▸ CONSIGNE 1: Veuillez présenter sous forme de liste numérotée les lignes des données en commençant par celle qui contient "name author: Oerst." et en terminant par celle qui contient "order: Commelinales". Omettez les lignes vides.

▸ TEXTE FOURNI:
# # # #

L'Occident connut du XI au XIII siècle une période de forte expansion démographique et, partant, de croissance économique. Cependant, les fruits de la croissance ne furent pas également répartis.
Certains s'enrichirent fortement, en employant de méthodes dignes des grands brasseurs d'affaire et des industriels de la Révolution industrielle. Ainsi Jehan Boinebrooke, brasseur d'affaires de Douai, cité par Mollat et Wolff dans "Ongles bleus, Jacques et Ciompi" : achetant de la laine en Angleterre, il la revendait avec bénéfices à des tisserands, avant de leur racheter le fruit de leur labeur. Il prêtait des fonds à taux usuraire, surestimait la valeur de ses laines mais contestait la valeur et la durée du travails des façonniers. Personnage peu sympathique, jouissant de l'impunité puisque neuf fois échevin de sa ville... Ce n'est qu'au moment de sa mort que les victimes oseront demander réparation.

Eviter la damnation par des dons testamentaires

Le chroniqueur italien, Stefani, en 1289 à Florence ne disait pas autre chose quant à la concussion des puissants : "Les grands, écrit-il, étaient orgueilleux et traitaient mal les marchands et les artisans. Les citoyens accédant aux offices de Prieurs ne cherchaient pas à observer les lois, mais à les corrompre. Si un de leurs amis ou parents était passible d'une peine, ils prenaient soin, avec le concours de la Seigneurie et des officiers, de dissimuler leurs fautes, afin qu'ils restassent impunis. Ils ne veillaient pas sur le patrimoine de la Commune, et trouvaient ainsi le moyen de la voler. De la sorte, ils tiraient beaucoup d'argent de la caisse de la Commune, sous prétexte de rémunérer des hommes qui l'auraient servie. Les faibles n'étaient pas secourus, mais les grands leur faisaient du tort, et les "gras" qui occupaient des charges et étaient apparentés aux grands agissaient de la même manière. Pour de l'argent, beaucoup de coupables échappaient aux sanctions qu'ils encouraient. Pour toutes ces raisons, les bons citoyens du peuple étaient mécontents, et critiquaient les Prieurs, parce que les magnats guelfes étaient au pouvoir."


Tant que durera la croissance, chacun s'accordera peu ou prou de la situation politique dans laquelle le pouvoir est au mains d'une oligarchie : coqs de villages, seigneurs et grands bourgeois. La peste fut même, pour les ouvriers survivants une occasion de faire monter les salaires, en dépit des pressions des autorités pour que ceux ci restent au niveau d'avant l'épidémie.

# # # #

▸ DONNÉES DE L'EXERCICE:
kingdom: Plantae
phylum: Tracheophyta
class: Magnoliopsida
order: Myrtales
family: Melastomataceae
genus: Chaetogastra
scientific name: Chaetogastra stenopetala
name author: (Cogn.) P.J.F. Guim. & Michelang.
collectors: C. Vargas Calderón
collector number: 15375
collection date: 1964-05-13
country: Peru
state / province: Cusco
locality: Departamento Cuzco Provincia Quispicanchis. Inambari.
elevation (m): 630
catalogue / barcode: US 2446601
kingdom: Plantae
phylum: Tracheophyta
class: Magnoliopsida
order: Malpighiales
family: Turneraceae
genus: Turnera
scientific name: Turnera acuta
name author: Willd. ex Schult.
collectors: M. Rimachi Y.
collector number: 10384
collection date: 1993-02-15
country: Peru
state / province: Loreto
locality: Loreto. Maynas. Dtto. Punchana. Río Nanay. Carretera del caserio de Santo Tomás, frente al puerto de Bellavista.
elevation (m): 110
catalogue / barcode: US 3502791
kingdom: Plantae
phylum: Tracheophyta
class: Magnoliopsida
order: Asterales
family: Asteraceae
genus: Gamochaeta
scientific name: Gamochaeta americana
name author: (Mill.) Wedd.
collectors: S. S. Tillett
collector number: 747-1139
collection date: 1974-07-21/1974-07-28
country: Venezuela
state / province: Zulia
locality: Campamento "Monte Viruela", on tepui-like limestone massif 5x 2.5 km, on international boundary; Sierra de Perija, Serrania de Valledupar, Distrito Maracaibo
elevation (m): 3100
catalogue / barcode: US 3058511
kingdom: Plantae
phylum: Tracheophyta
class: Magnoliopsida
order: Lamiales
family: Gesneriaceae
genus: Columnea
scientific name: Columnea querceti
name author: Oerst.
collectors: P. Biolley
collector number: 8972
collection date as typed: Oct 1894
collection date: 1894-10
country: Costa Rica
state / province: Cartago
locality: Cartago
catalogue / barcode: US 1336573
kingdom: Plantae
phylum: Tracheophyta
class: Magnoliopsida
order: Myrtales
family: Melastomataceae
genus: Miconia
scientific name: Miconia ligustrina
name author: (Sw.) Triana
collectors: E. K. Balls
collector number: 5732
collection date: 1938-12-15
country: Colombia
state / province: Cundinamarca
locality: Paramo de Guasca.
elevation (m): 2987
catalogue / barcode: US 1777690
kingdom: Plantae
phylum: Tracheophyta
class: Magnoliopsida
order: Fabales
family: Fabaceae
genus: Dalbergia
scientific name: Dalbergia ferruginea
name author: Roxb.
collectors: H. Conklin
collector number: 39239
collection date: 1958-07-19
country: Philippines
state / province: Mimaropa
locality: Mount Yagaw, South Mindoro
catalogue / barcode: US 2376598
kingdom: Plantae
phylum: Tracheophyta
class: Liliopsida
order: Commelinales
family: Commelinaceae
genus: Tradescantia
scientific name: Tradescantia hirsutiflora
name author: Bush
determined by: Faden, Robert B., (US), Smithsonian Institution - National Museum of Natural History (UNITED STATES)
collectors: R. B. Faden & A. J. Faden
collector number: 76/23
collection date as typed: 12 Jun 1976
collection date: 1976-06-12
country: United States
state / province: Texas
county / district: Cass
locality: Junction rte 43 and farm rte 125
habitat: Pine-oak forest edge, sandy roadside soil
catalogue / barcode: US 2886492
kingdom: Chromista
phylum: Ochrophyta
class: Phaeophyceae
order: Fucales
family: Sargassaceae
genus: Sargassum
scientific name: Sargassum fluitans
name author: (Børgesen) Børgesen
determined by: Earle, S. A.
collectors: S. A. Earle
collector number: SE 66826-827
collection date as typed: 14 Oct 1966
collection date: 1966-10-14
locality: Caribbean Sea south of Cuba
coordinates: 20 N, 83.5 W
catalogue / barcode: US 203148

# # # #

▸ CONSIGNE 2: Reproduisez le passage du texte fourni commençant par "Certains s'enrichirent fortement, en" et se terminant par "oseront demander réparation.".

▸ RÉPONSE 1:
1. name author: Oerst.
2. collectors: P. Biolley
3. collector number: 8972
4. collection date as typed: Oct 1894
5. collection date: 1894-10
6. country: Costa Rica
7. state / province: Cartago
8. locality: Cartago
9. catalogue / barcode: US 1336573
10. kingdom: Plantae
11. phylum: Tracheophyta
12. class: Magnoliopsida
13. order: Myrtales
14. family: Melastomataceae
15. genus: Miconia
16. scientific name: Miconia ligustrina
17. name author: (Sw.) Triana
18. collectors: E. K. Balls
19. collector number: 5732
20. collection date: 1938-12-15
21. country: Colombia
22. state / province: Cundinamarca
23. locality: Paramo de Guasca.
24. elevation (m): 2987
25. catalogue / barcode: US 1777690
26. kingdom: Plantae
27. phylum: Tracheophyta
28. class: Magnoliopsida
29. order: Fabales
30. family: Fabaceae
31. genus: Dalbergia
32. scientific name: Dalbergia ferruginea
33. name author: Roxb.
34. collectors: H. Conklin
35. collector number: 39239
36. collection date: 1958-07-19
37. country: Philippines
38. state / province: Mimaropa
39. locality: Mount Yagaw, South Mindoro
40. catalogue / barcode: US 2376598
41. kingdom: Plantae
42. phylum: Tracheophyta
43. class: Liliopsida
44. order: Commelinales

▸ RÉPONSE 2:
Certains s'enrichirent fortement, en employant de méthodes dignes des grands brasseurs d'affaire et des industriels de la Révolution industrielle. Ainsi Jehan Boinebrooke, brasseur d'affaires de Douai, cité par Mollat et Wolff dans "Ongles bleus, Jacques et Ciompi" : achetant de la laine en Angleterre, il la revendait avec bénéfices à des tisserands, avant de leur racheter le fruit de leur labeur. Il prêtait des fonds à taux usuraire, surestimait la valeur de ses laines mais contestait la valeur et la durée du travails des façonniers. Personnage peu sympathique, jouissant de l'impunité puisque neuf fois échevin de sa ville... Ce n'est qu'au moment de sa mort que les victimes oseront demander réparation.